== Segment start ==

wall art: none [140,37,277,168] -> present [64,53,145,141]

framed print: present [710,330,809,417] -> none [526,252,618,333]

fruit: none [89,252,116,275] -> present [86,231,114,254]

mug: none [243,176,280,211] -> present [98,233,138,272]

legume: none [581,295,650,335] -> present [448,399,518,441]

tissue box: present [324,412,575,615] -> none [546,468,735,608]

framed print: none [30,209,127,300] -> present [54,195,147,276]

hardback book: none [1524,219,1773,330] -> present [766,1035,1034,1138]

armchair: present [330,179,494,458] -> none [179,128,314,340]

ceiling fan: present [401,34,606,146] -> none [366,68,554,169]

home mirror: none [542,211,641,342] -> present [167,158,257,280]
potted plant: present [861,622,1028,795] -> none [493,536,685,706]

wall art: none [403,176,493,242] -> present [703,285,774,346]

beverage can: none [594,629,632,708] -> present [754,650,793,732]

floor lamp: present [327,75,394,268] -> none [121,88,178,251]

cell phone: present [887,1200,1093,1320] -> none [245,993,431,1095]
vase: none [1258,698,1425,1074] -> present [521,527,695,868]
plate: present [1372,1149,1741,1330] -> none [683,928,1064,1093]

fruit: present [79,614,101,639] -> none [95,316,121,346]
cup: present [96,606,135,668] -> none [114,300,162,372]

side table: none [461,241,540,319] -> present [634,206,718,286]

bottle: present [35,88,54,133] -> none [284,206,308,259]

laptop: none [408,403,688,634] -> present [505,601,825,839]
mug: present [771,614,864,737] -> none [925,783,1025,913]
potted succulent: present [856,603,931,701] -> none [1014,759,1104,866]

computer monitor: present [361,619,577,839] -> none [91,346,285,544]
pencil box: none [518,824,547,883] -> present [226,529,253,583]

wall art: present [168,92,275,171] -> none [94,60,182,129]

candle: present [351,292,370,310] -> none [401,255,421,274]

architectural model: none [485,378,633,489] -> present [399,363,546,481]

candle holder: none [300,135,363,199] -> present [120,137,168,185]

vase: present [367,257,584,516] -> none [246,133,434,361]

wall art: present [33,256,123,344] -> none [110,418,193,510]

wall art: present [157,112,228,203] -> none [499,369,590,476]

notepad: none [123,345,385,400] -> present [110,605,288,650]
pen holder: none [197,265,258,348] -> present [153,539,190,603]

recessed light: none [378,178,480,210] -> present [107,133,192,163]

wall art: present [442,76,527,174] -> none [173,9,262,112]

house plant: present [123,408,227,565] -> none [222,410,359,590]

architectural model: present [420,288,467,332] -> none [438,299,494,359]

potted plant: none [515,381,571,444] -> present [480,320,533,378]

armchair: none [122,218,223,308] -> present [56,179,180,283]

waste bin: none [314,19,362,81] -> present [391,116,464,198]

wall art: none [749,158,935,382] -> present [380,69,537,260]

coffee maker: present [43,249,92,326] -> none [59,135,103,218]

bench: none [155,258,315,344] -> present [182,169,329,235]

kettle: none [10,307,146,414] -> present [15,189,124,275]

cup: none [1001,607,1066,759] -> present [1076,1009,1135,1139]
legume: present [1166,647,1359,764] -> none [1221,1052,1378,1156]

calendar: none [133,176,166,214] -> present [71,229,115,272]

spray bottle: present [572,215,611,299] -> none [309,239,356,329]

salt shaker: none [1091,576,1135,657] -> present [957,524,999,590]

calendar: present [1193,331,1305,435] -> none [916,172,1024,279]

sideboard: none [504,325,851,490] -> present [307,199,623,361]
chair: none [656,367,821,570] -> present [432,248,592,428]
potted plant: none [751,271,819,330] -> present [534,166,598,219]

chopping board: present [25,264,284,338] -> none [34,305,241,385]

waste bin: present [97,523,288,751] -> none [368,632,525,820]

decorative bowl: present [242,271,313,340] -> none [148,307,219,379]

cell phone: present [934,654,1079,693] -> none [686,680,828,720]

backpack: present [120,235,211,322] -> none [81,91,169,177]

== Segment end ==

How many lines in the listing above contain "wall"? Give only the number.

7